Reprinted with permission from the Washington Manufacturing Alert
Vol. 11, Issue 8, Published on April 8, 2019
Gary Moe launched Mukilteo-based ID Integration in 1999 with the intent of leveraging technologies like two-dimensional barcodes and radio-frequency identification tags to trace and track inventory, tools, parts and work in process.
ID Integration marks its 20th year in business this year, but it hasn’t had much time to celebrate because it’s sitting at the vortex of important trends and challenges for Ameri-can manufacturing. It’s still building systems for companies to get a much faster and more accurate sense of where things are.
But it’s now having to do that on a much broader scale than within one plant or warehouse; the Industrial Internet of Things requires linking those systems across multiple sites and companies.
Those systems have to do those tasks without also serving as portals for people looking to steal information or meddle with internal control systems.
And on top of all that are the challenges faced by a relatively small company —ID Integration is still about a dozen employees — trying to deal with a customer the size of the U.S. government and the occasional frustrations that come with it, including paperwork, bureaucracy, shut-downs and payment delays.
“We never have a dull day,” he says.
Members of Congress and government officials “understand they need small businesses and innovative companies like ID Integration” and are doing what they can to make life easier for small contractors, Moe says. In turn, companies such as his operate from “a strong desire to support our warfighters and the veterans.”
Moe began his career in manufacturing as a representative of a company selling gearboxes used in shipyard cranes. As those yards closed and the work moved, Moe looked for a way to diversify and found it in a fledgling technology of laser etching. Seeing a demonstration of engraving a two-dimensional bar code on metal, Moe figured it would be of interest to one of his customers — Boeing. He wound up with a pilot project to engrave bar codes on drill bits and cutters for the 777 wing fastening system.
ID Integration was formed to put RFID to work on spars at Boeing’s Frederickson plant in 1999. Tracking and tracing technology got further momentum as both Boeing and Airbus required suppliers to put bar codes on flyable air-plane parts to compile lists of serial numbers for their air-line customers.
While 9/11 halted, for a time, development programs in commercial aviation, ID Integration got involved in the Chinook helicopter program, which had a problem with bad parts but couldn’t identify which ones had them.
Diversification is still a goal for ID Integration. “We’re always looking to do more commercial work,” Moe says.
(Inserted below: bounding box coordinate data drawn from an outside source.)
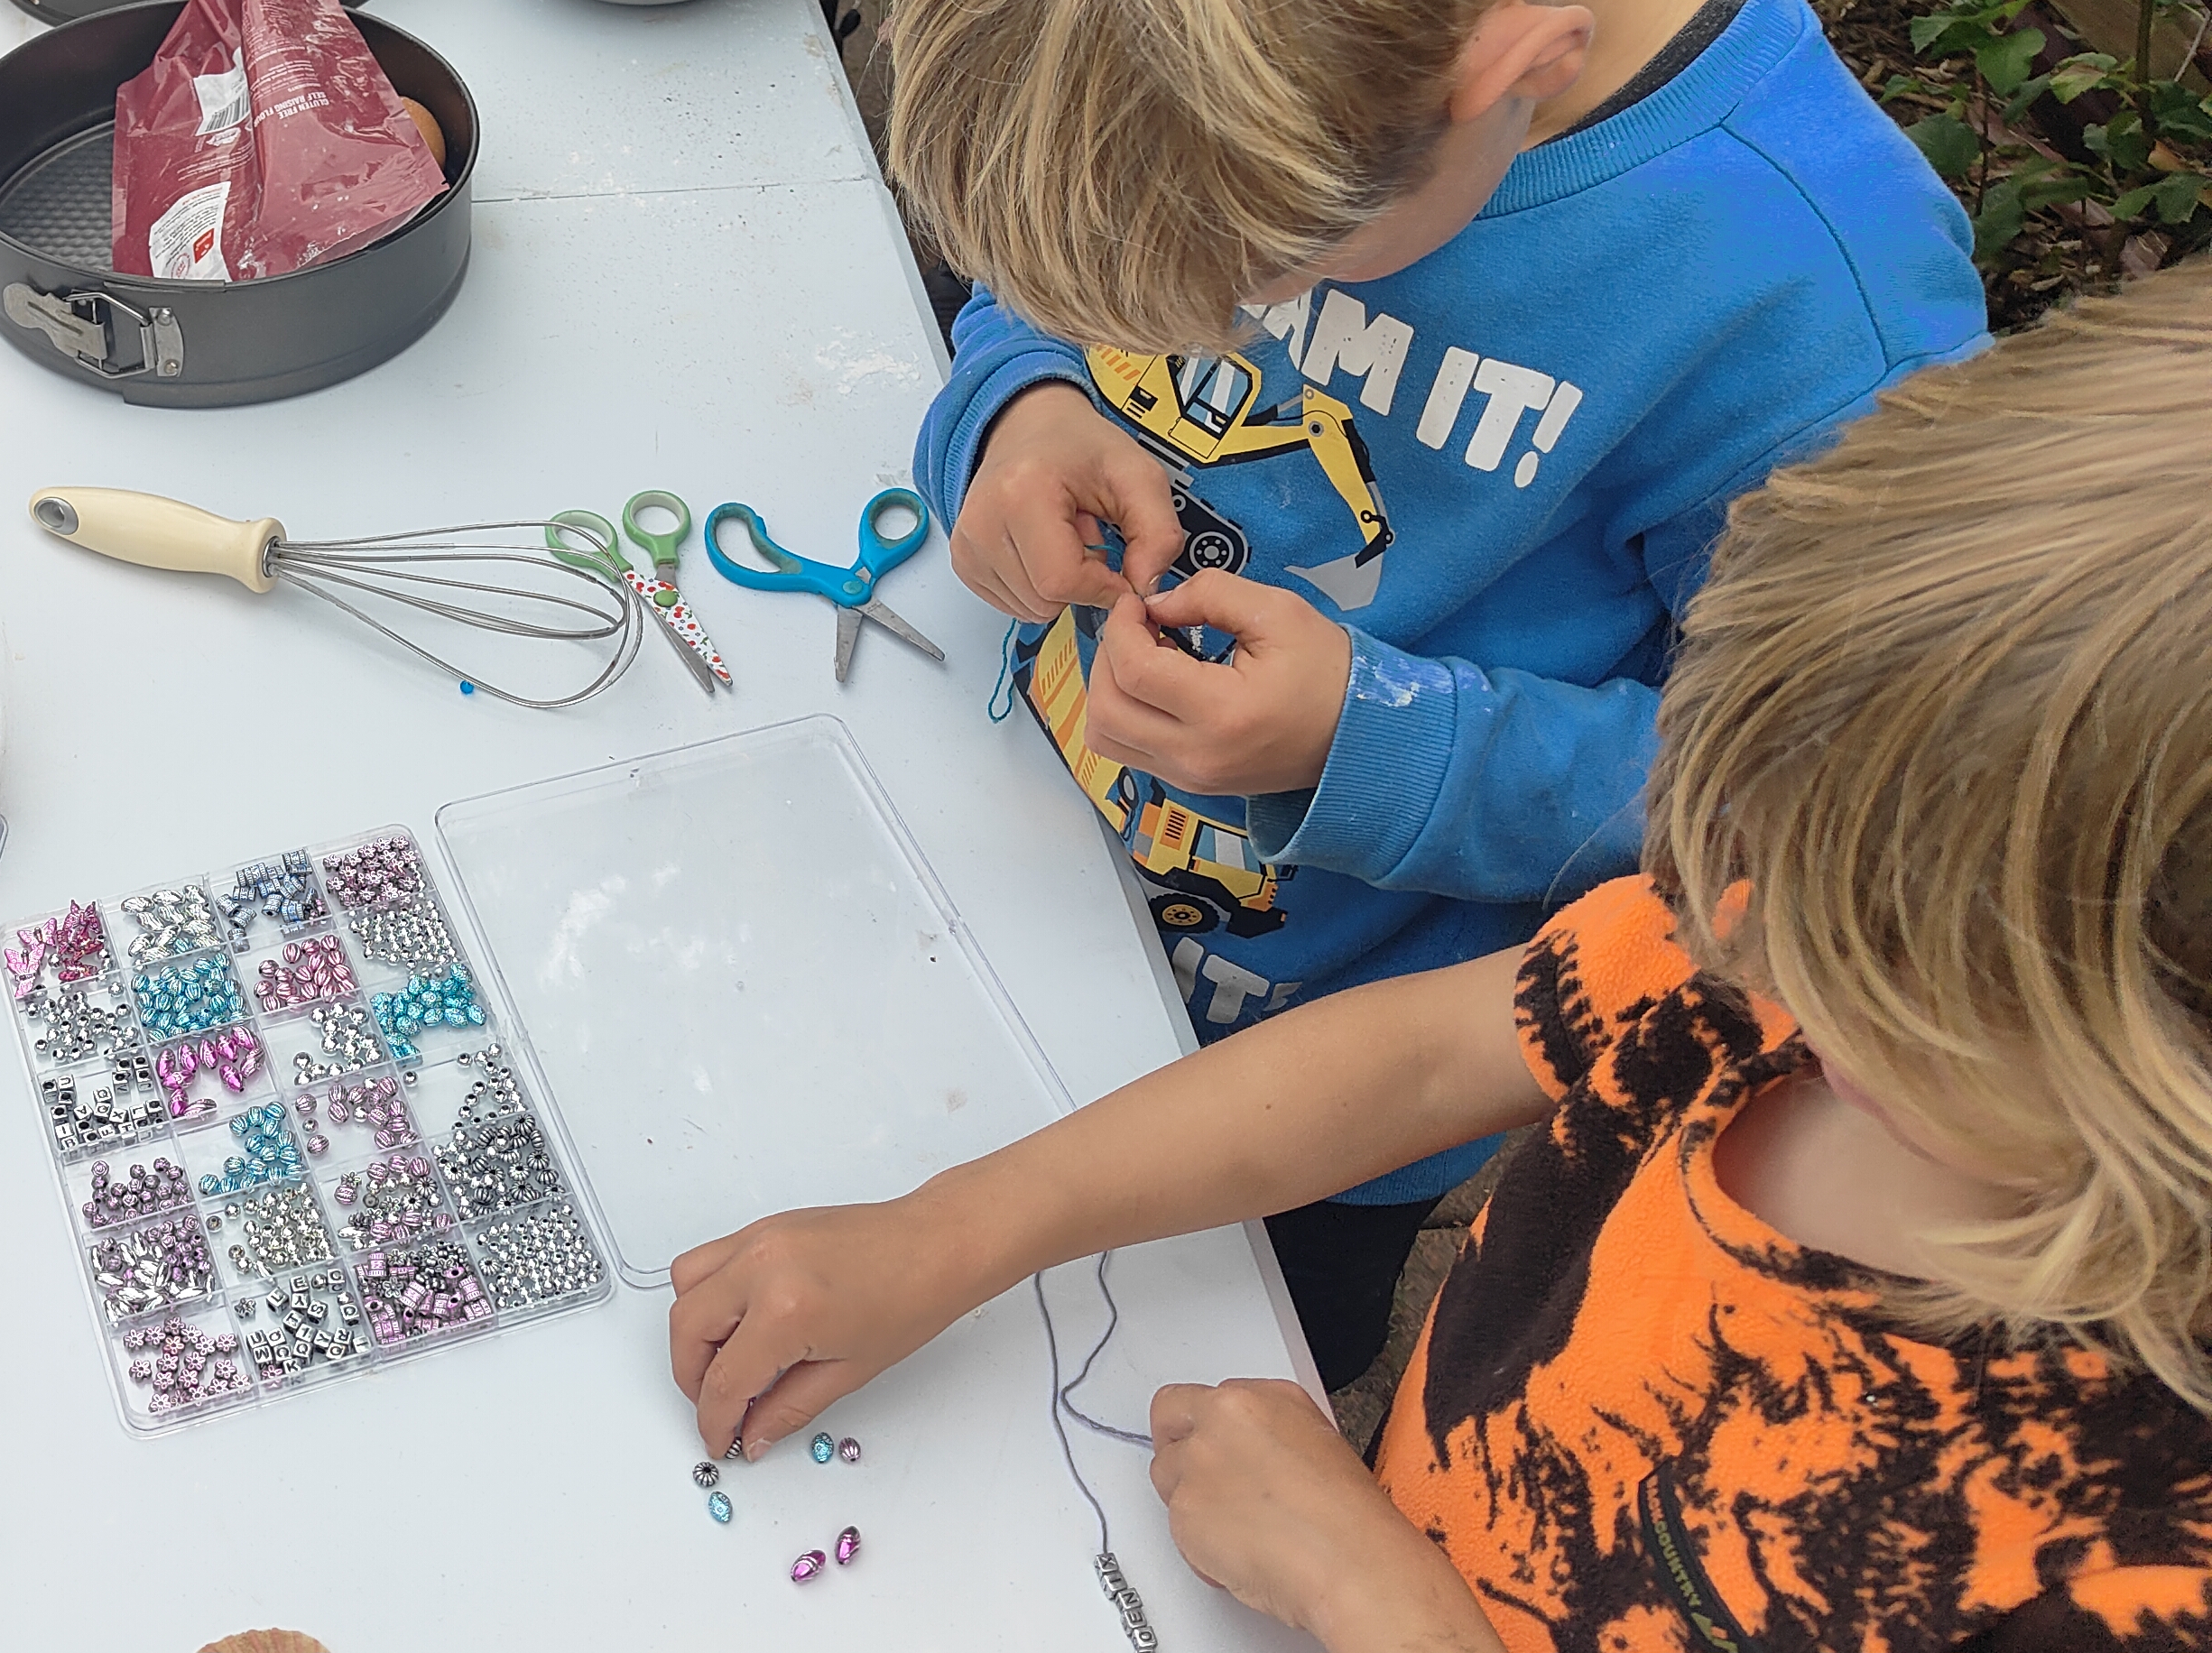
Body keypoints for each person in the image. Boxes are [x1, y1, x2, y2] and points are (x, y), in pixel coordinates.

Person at [670, 267, 2212, 1650]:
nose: (1748, 943)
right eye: (1772, 865)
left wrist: (1379, 1602)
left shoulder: (2140, 1558)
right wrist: (961, 1229)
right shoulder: (1766, 953)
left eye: (1889, 973)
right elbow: (1414, 1060)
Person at [888, 0, 1986, 1384]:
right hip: (1003, 873)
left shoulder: (1816, 308)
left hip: (1320, 1087)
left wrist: (1374, 743)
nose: (1192, 335)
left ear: (1515, 61)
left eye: (1254, 276)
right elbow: (1072, 258)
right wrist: (1023, 403)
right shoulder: (1228, 105)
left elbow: (1808, 821)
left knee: (1180, 1366)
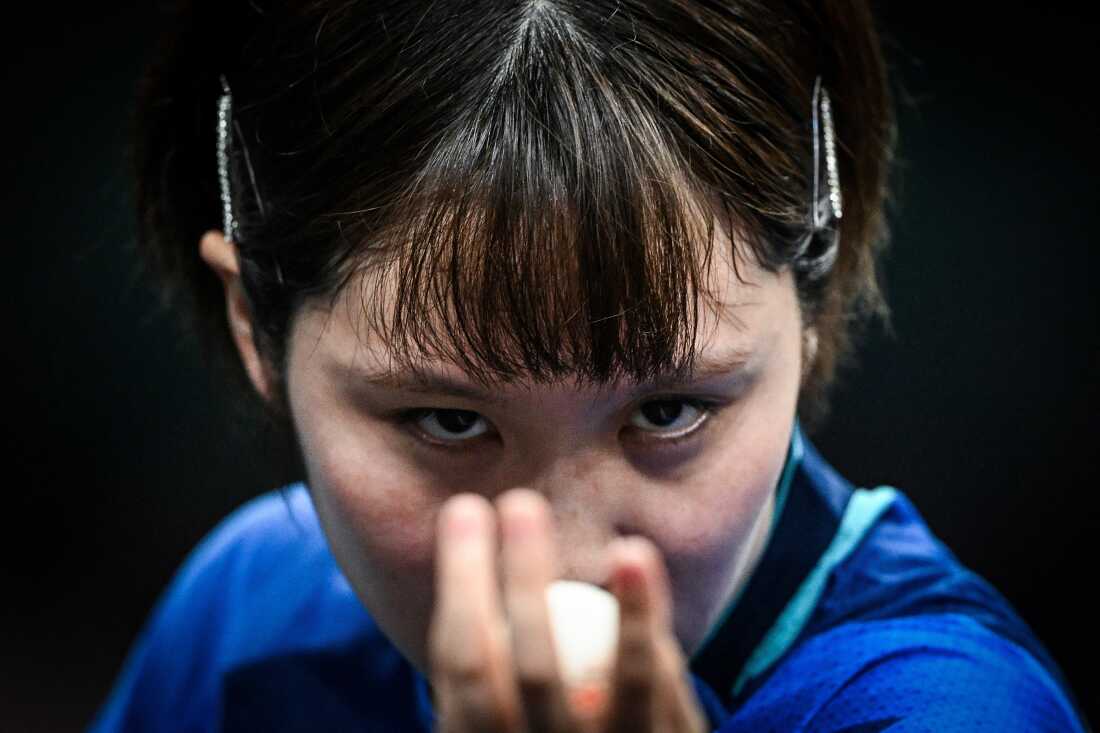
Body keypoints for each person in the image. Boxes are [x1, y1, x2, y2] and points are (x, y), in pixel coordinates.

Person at [90, 0, 1089, 731]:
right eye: (445, 421)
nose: (562, 566)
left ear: (810, 310)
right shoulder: (245, 611)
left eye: (667, 412)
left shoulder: (948, 711)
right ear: (252, 326)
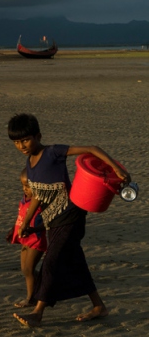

The company’s revenues are currently split about evenly between military and commercial, although Moe says some of the commercial work is for original-equipment manufacturers fulfilling defense contracts.
Moe sees growth coming from manufacturing operations and business sectors outside aerospace and the military, such as medical devices and health care.
What customers, and ID Integration, are after are ways to reduce human involvement in data entry. In the original Boeing project, for example, workers had to read paper drawings and match the information there to what was on on the tooling. The barcode system eliminated the problem of grabbing the wrong tool and allowed the company to reduce tooling inventory. Handheld scanners eliminate the need to manually enter serial or parts numbers.
“It was more about eliminating mistakes and errors and having better visibility in asset tracking,” Moe says.
“Counterfeiting and cybersecurity have come to the fore in the last five years.”
Two-dimension bar codes have gotten sophisticated enough to contain information that, once introduced to a company’s computer system, can disable a firewall. ID Integration now offers scanners with built-in filters to detect and block such threats.
Moe is optimistic about prospects — “every year the technology gets better, faster, cheaper” — but he’s also realistic about how fast the future will arrive. “Part of our challenge is that it’s not always about the technology, It’s hard to change processes and to train people. You need a commitment from senior leadership.”
He’s also careful not to oversell what the technology can do. “We’ve had to learn to say no,” in cases where expectations ran ahead of reality. “You can’t change the physics of RFID,” and customers expecting a system to grab information from objects anywhere on the shop floor or in the warehouse may be disappointed.